Triglycine sulphate, or TGS, is a ferroelectric material that has a phase transition at about 50oC; below that it is ferroelectric, above it is not.  Below this critical temperate, TC,one of the glycine molecules points in a particular direction (some atoms get displaced), and neighbouring ones point the same way, and the net result is an electrical polarisation of the crystal, or at least of a small domain within the crystal.  We have explored this in some previous work (link here).  When this transition is incomplete, the system consists of small linear domains of glycines with like displacements.  This gives rise to small, plate-like regions of scattering in the diffraction pattern.  And here’s a picture:

Some diffuse scattering from triglycine sulphate

Some diffuse scattering from triglycine sulphate. with arrows showing the lines of scattering (really cross sections through plates) that indicate the existence of one dimensional chains of correlated atomic displacements and I wonder how big this caption can get.

So these little bands of scattering do not exist far above TC where there is no ferroelectric order, or far below TC, where the ferroelectric ordering is fully three dimensional, but only at temperatures close to TC.
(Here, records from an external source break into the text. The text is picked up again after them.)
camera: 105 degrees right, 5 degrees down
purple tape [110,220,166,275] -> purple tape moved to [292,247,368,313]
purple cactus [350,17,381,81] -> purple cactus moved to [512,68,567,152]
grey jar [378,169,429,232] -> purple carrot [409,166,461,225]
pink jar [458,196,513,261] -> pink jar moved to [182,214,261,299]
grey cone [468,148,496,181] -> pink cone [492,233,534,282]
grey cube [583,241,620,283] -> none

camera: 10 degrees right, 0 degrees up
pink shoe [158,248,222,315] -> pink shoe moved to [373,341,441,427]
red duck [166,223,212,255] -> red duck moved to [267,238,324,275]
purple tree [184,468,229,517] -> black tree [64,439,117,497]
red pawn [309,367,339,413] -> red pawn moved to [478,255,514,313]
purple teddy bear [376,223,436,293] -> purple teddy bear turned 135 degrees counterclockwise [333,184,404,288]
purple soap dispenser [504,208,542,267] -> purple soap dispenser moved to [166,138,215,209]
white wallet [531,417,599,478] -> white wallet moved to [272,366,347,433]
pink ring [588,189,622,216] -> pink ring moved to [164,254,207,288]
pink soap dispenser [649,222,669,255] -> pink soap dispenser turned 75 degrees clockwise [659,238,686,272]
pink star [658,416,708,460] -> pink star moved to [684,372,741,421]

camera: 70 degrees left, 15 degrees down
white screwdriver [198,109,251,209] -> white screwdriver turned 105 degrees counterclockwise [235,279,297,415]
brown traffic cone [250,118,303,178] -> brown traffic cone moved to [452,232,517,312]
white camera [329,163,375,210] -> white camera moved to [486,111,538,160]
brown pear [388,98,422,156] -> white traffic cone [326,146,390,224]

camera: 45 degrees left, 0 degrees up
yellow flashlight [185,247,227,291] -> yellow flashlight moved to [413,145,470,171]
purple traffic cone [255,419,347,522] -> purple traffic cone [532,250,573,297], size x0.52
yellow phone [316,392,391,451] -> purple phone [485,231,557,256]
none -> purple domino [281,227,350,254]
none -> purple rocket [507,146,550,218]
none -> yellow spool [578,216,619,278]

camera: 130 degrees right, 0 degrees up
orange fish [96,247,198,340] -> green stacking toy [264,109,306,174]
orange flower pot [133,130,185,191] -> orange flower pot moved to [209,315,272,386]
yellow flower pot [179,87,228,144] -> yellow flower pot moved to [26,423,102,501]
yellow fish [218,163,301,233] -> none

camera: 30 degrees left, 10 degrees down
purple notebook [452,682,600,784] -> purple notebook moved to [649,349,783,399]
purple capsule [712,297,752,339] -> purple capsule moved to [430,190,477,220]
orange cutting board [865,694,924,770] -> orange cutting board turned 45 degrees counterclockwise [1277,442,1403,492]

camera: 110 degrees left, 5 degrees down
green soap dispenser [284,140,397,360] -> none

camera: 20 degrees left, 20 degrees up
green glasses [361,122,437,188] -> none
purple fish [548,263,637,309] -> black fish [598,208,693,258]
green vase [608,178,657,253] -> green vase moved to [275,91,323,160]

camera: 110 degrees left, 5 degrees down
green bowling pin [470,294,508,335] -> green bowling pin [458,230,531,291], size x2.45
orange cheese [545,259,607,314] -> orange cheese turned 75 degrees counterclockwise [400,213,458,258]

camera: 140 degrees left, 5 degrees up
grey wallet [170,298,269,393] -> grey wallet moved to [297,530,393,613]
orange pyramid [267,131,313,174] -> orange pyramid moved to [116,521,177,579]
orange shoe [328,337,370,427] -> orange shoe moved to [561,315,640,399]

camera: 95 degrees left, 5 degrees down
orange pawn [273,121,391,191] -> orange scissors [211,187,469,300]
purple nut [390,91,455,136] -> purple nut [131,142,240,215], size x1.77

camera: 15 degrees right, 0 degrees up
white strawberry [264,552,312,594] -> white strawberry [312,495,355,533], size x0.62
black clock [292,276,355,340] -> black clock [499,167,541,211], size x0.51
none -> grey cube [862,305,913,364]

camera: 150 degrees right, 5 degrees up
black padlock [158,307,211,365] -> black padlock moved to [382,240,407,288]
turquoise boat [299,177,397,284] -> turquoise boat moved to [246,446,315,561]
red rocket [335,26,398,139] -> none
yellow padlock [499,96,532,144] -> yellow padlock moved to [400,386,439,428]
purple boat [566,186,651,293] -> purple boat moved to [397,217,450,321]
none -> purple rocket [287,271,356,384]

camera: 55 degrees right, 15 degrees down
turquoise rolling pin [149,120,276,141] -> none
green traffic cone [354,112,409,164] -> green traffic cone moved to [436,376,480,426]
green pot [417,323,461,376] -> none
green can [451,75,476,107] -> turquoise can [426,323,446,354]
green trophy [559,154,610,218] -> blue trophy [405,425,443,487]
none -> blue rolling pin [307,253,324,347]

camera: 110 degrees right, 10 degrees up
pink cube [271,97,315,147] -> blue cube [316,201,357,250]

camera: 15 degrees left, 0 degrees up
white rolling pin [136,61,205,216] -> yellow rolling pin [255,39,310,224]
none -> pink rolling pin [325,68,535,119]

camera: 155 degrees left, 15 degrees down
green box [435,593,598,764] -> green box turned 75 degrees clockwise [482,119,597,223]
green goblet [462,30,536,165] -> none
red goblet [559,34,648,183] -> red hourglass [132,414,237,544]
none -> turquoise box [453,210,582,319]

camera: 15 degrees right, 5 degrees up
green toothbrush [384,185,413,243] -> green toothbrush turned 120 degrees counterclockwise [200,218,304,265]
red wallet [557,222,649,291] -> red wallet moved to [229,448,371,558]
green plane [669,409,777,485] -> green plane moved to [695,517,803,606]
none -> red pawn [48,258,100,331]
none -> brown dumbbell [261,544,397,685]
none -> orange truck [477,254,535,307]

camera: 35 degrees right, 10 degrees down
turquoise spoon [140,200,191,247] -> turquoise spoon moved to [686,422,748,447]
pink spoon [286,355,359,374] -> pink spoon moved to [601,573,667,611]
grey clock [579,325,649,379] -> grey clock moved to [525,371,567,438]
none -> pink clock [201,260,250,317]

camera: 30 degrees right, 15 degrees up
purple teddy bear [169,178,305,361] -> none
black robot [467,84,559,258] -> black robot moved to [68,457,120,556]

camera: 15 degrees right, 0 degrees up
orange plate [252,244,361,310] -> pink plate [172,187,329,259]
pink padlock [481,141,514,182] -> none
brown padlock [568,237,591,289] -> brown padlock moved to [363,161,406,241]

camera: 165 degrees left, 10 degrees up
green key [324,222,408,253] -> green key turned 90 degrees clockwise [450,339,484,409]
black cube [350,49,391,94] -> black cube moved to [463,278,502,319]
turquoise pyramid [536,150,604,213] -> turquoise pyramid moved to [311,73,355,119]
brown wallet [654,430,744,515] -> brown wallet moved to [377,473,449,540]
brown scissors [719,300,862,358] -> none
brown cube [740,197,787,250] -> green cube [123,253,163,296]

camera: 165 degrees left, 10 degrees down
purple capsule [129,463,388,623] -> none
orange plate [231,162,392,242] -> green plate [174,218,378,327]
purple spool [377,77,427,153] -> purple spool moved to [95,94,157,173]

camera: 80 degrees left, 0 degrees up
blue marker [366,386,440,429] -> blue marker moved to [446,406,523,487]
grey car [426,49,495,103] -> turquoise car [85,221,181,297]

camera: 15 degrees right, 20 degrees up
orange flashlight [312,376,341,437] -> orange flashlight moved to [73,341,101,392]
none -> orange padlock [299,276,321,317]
This most recent work explores the modelling of the diffuse scattering in TGS using several different methods, in particular different ways of setting up the forces between molecules as they interact and buffet each other back and forth in the crystal.  We find that a parameterisation method proposed in some earlier work, link here, proves the most effective at modelling the diffuse scattering.  The full reference for this work will be retroposted as it comes to hand.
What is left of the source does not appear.